--- Dataset extract ---

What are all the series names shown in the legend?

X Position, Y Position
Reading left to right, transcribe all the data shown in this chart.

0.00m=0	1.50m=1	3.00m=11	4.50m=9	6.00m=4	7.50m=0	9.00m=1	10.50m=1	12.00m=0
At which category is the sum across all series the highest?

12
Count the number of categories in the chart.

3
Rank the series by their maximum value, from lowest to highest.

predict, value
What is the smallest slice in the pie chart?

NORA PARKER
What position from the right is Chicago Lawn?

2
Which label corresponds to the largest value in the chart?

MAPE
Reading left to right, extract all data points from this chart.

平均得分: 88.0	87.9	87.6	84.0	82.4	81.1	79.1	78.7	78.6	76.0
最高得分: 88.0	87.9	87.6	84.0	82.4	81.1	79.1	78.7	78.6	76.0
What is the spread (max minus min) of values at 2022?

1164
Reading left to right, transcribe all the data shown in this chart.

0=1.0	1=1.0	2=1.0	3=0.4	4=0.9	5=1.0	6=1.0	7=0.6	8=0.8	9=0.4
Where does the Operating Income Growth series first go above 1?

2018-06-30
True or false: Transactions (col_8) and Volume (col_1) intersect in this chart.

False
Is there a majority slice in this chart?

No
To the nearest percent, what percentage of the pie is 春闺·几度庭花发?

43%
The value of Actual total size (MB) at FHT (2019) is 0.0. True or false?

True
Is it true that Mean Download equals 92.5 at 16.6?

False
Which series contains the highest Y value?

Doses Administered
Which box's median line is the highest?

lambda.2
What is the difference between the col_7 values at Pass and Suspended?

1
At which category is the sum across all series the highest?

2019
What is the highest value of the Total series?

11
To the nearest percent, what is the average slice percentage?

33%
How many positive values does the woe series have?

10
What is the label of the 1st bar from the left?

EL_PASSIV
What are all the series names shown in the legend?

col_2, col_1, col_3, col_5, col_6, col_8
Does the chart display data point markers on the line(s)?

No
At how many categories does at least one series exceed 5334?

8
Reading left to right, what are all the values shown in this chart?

--- Requirement ---
Render all of the data above as a Markdown table with the columns Row and Text. Give each nonblank line its own row, numbered in order, and leave out the blank lines.

--- Output of the task ---
| Row | Text |
|---|---|
| 1 | What are all the series names shown in the legend? |
| 2 | X Position, Y Position |
| 3 | Reading left to right, transcribe all the data shown in this chart. |
| 4 | 0.00m=0	1.50m=1	3.00m=11	4.50m=9	6.00m=4	7.50m=0	9.00m=1	10.50m=1	12.00m=0 |
| 5 | At which category is the sum across all series the highest? |
| 6 | 12 |
| 7 | Count the number of categories in the chart. |
| 8 | 3 |
| 9 | Rank the series by their maximum value, from lowest to highest. |
| 10 | predict, value |
| 11 | What is the smallest slice in the pie chart? |
| 12 | NORA PARKER |
| 13 | What position from the right is Chicago Lawn? |
| 14 | 2 |
| 15 | Which label corresponds to the largest value in the chart? |
| 16 | MAPE |
| 17 | Reading left to right, extract all data points from this chart. |
| 18 | 平均得分: 88.0	87.9	87.6	84.0	82.4	81.1	79.1	78.7	78.6	76.0 |
| 19 | 最高得分: 88.0	87.9	87.6	84.0	82.4	81.1	79.1	78.7	78.6	76.0 |
| 20 | What is the spread (max minus min) of values at 2022? |
| 21 | 1164 |
| 22 | Reading left to right, transcribe all the data shown in this chart. |
| 23 | 0=1.0	1=1.0	2=1.0	3=0.4	4=0.9	5=1.0	6=1.0	7=0.6	8=0.8	9=0.4 |
| 24 | Where does the Operating Income Growth series first go above 1? |
| 25 | 2018-06-30 |
| 26 | True or false: Transactions (col_8) and Volume (col_1) intersect in this chart. |
| 27 | False |
| 28 | Is there a majority slice in this chart? |
| 29 | No |
| 30 | To the nearest percent, what percentage of the pie is 春闺·几度庭花发? |
| 31 | 43% |
| 32 | The value of Actual total size (MB) at FHT (2019) is 0.0. True or false? |
| 33 | True |
| 34 | Is it true that Mean Download equals 92.5 at 16.6? |
| 35 | False |
| 36 | Which series contains the highest Y value? |
| 37 | Doses Administered |
| 38 | Which box's median line is the highest? |
| 39 | lambda.2 |
| 40 | What is the difference between the col_7 values at Pass and Suspended? |
| 41 | 1 |
| 42 | At which category is the sum across all series the highest? |
| 43 | 2019 |
| 44 | What is the highest value of the Total series? |
| 45 | 11 |
| 46 | To the nearest percent, what is the average slice percentage? |
| 47 | 33% |
| 48 | How many positive values does the woe series have? |
| 49 | 10 |
| 50 | What is the label of the 1st bar from the left? |
| 51 | EL_PASSIV |
| 52 | What are all the series names shown in the legend? |
| 53 | col_2, col_1, col_3, col_5, col_6, col_8 |
| 54 | Does the chart display data point markers on the line(s)? |
| 55 | No |
| 56 | At how many categories does at least one series exceed 5334? |
| 57 | 8 |
| 58 | Reading left to right, what are all the values shown in this chart? |